It has been a while since I posted, but I am currently participating in a bird flu vaccine study that has me in an isolation unit for 12 days so I am planning lots of posts over the next several days. The study is being done by the University of Rochester and is an investigational nasal vaccine. This is the second time it has been tested on humans and so far most volunteers have not reported symptoms. Those who have had symptoms reported them to be very mild and localized (stuffy/runny nose). I received the vaccine yesterday morning and have had no symptoms at all. The reason for the isolation is that the vaccine, like many vaccines, contains weakened, yet living flu virus. By keeping us isolated, it keeps us from spreading this into the general population and causing an outbreak.
The isolation itself is not terrible. Obviously, I have Wi-Fi and I planned ahead and brought lots of stuff to do with me. The food is hit or miss, sometimes it is great and other times it is terrible. I planned ahead for that too and brought a bottle of Red Hot and some sea salt with me so I am able to doctor up the not so great food and make it much more palatable. Plus, we set up the home computer and the laptop with Skype so the kids and I can at least see each other during this time.
I am sure some of you are asking yourselves why in the world would someone volunteer for this. I wish I could give you a noble answer and say I am doing it for the greater good of mankind, but that would be an outright lie. The truth is, I am not a fan of flu vaccines for those who are not at high risk. My family and I do not routinely get any flu vaccines at all. I do take comfort in knowing that if there is a massive outbreak of bird flu in the near future, that I will be one of only a few people vaccinated and therefore able to truly assist my community. However, the real reason I am doing this is that the pay was phenomenal and with my dear husband recently losing his job, we really need the money. I have also educated myself on medical research over the years and I know that while the medications are investigational, they are generally pretty safe. In fact, my husband participated in one a few years ago that was for high blood pressure medication. By the end of the study, his blood pressure was back in a normal range and his frequent nose bleeds had stopped. Eight years later, things are still the same for him.

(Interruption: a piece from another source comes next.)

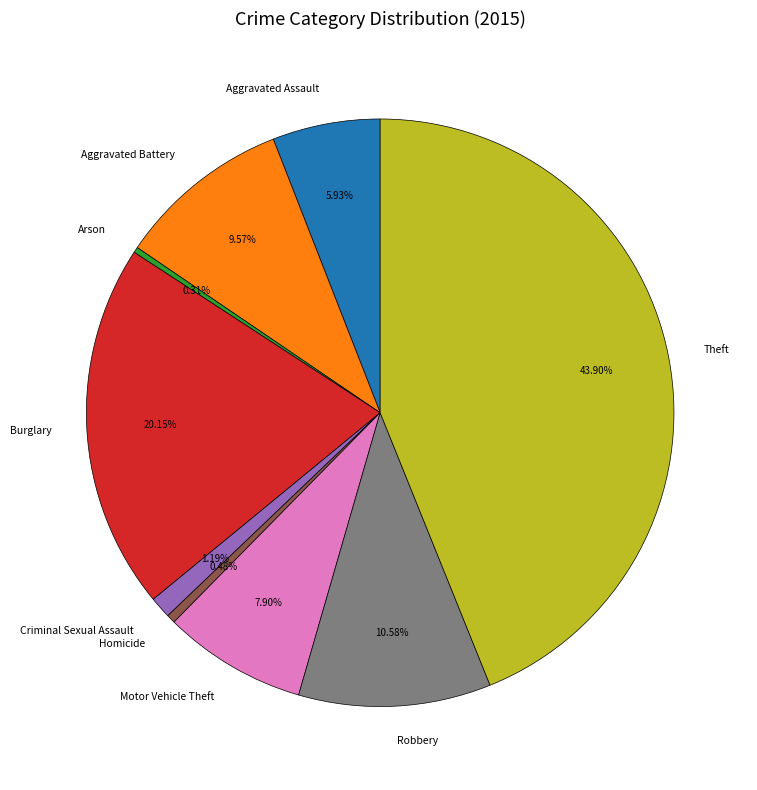

Which has a higher value, Arson or Robbery?

Robbery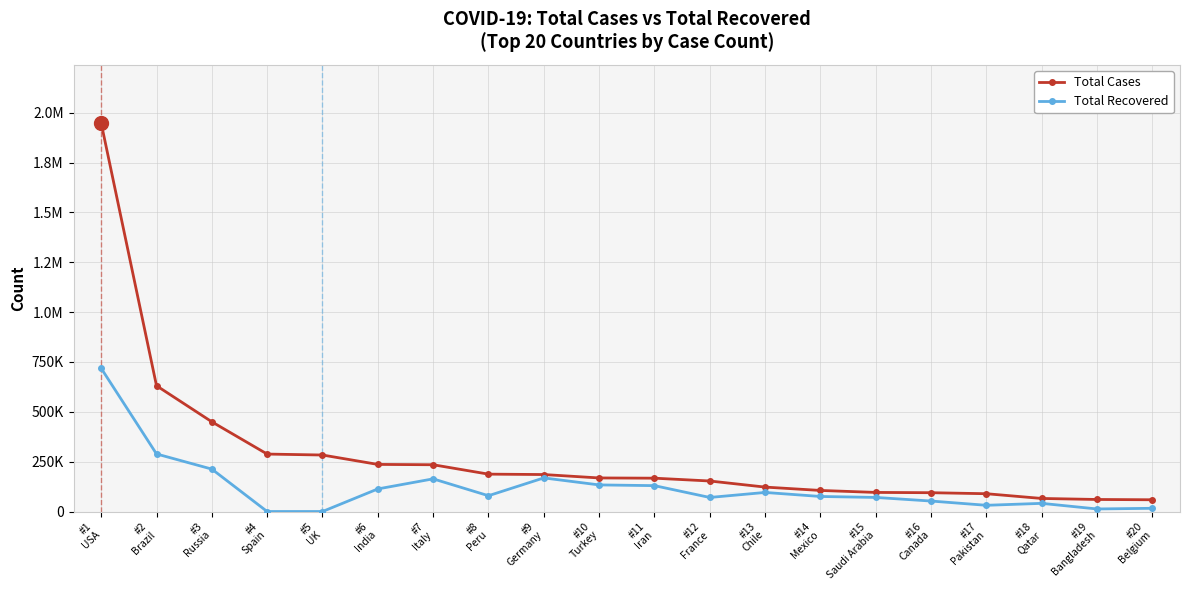

What are all the series names shown in the legend?

Total Cases, Total Recovered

If you have ever considered participating in medical research studies, I encourage you to look into them. Some do require you take an investigational medication, some you may get the medicine or you may get a placebo, and some are simply a matter of donating your blood for study. My kids and I are also currently participating in a family flu study where twice a year we go and have a vial of blood drawn. We also record any flu symptoms during flu season and if one of us has flu symptoms, we go in for a nasal and throat culture. There is no requirement to get the flu shot and no medications are given through the study. The best part is that each time we go in, each child receives a $25 Toys R' Us gift card and I get a $25 check. Plus the past two years, they have also given me a $30 Wegman's gift card during our spring visit. With 4 kids, that equals over $200 in Toys R' Us gift cards each year for doing nothing more than giving a little blood.